WORK ORDER:
Collect all lines from the records below that include the word "Rede".

[Dataset records]
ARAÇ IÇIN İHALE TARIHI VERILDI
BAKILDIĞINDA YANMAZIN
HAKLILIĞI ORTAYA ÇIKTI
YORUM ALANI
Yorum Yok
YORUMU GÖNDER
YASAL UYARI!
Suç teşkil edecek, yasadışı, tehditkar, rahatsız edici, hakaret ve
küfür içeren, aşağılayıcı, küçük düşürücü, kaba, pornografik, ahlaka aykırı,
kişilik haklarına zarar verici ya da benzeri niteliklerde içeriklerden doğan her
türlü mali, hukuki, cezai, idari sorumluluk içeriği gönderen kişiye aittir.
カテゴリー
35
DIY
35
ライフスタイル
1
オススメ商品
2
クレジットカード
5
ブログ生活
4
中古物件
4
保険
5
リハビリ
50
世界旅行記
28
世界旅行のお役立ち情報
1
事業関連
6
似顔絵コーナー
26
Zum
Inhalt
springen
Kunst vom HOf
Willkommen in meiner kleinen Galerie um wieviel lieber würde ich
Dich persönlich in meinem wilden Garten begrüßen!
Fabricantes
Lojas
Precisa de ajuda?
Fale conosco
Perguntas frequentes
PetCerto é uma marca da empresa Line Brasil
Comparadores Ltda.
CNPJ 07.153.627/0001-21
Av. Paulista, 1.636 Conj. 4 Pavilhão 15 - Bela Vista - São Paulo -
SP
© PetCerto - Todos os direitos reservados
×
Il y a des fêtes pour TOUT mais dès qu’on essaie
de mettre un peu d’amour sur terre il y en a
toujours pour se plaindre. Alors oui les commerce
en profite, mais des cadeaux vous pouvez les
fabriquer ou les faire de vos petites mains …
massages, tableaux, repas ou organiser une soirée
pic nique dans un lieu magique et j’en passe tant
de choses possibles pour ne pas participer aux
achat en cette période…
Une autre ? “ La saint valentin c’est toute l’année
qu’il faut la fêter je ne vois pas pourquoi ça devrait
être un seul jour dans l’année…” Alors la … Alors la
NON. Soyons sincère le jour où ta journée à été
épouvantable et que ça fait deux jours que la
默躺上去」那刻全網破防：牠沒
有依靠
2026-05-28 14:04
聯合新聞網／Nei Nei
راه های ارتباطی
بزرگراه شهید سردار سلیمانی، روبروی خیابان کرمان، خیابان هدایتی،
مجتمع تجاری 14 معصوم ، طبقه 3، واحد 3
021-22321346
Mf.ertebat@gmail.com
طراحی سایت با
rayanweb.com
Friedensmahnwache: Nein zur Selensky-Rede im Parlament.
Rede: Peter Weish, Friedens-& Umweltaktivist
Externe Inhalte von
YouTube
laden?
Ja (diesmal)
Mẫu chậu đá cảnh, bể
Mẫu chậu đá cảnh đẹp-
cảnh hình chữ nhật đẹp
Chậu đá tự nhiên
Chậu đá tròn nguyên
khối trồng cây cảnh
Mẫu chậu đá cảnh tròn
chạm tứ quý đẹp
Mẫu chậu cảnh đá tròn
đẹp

RESULT OF THE TASK:
Friedensmahnwache: Nein zur Selensky-Rede im Parlament.
Rede: Peter Weish, Friedens-& Umweltaktivist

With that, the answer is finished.